Driving down Egan towards the bridge I stared south to the mountain range beyond the Taku River, trying to commit the image to memory and not swerve into oncoming traffic at the same time. But no matter how hard I tried to memorize the view, the shape of the peaks, their contrast with the field of greenery on Douglas Island, and the suns’ sparkling diamonds on Gastineau channel, the image fades. We look away and become distracted, the picture blurring and distorting. In a year you could show me a picture of that channel and the mountains beyond and I would probably recognize it. But heaven forbid I try to describe or recreate the picture in my mind.

 

It is, tragically, how our memories are. The harder we try to hold on to pictures and moments, the quicker they seem to slip into some buried folder in the back of our minds. Instead, I will try to remember the way Juneau made me feel. The emotions it dug up, the feelings and passions it drove to the surface, and the influence it will have on me for the rest of my life.

 

I came here because it was still Alaska, it had a university, and it wasn’t Fairbanks. It was my three step selection process and precious little thought went into it. I just knew I had to get out, try something new, and that I couldn’t handle another winter of darkness and 40 below. I arrived brimming with nerves, self doubt, and little confidence. I felt pressure to prove myself in class, find a research job, and be successful. It was turning me into a nervous wreck. I had to have life figured out and understood, and had to have it now.

 

But Juneau started to quell those demons before the ferry even hit the dock.
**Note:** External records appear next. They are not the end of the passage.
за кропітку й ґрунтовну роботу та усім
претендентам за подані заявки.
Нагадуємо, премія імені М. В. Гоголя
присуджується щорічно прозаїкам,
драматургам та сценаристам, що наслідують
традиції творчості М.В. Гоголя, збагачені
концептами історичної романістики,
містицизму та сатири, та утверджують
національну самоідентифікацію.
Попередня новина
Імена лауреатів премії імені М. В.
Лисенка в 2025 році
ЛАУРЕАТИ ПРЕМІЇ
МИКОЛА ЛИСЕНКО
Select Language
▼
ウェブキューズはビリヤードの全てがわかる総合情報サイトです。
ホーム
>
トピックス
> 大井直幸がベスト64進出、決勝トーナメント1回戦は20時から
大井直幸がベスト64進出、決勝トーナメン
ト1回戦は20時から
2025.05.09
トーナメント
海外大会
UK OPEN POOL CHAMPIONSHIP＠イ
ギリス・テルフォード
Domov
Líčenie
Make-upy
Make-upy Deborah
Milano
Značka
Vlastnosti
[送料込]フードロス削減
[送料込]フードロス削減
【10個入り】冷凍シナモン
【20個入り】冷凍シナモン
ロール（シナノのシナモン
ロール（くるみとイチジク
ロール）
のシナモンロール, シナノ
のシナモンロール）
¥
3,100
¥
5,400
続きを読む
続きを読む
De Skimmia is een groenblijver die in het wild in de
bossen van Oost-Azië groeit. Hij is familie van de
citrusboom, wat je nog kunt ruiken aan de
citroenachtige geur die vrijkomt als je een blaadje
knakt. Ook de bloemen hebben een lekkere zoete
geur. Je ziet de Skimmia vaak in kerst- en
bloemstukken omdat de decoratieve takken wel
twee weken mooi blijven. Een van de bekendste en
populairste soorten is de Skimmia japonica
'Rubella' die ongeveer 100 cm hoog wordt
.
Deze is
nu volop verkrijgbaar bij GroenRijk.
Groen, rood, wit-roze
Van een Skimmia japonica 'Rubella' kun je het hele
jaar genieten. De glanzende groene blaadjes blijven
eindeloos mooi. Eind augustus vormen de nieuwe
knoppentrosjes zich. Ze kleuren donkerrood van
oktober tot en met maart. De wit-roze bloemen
My welcoming committee featured paired breaching humpbacks on a 70 degree day. I began to feel a level of peace and belonging just a few nights later, camping on the beach as the echos of breathing humpbacks ricocheted off the rocks. I began to relax and listen to myself. I accepted David for David. From curly hair to gangly limbs. I became comfortable in my own skin, and stopped asking “what should I be getting out of life,” and instead wondered, “what do I want out of life?”

 

And I think those are the emotions I’ll leave Juneau with. I have grown to embrace myself for who I am and where I’m going. I know that I don’t need an office or a career if I don’t want one. That as long as I’m happy with myself and my direction it’ll be alright. So now, five years later, it’s almost unbearable to leave. And when I stop and think that everything I own is going to be crammed into a car in just two short days it makes my head spin and eyes well up. But Juneau made me this way, shaped me to one day leave her. She gave me the bravery and strength to walk away. And for that I’ll be forever grateful

 

So Saturday morning I will stand on the stern deck of the ferry and watch Auke Bay pull out of sight. I’ll follow the road past Eagle Beach, Bird, Gull, and Benjamin Island, and slowly past Berner’s Bay. I’ll soak in as much as I possibly can and one last time, remember exactly how Juneau made me feel.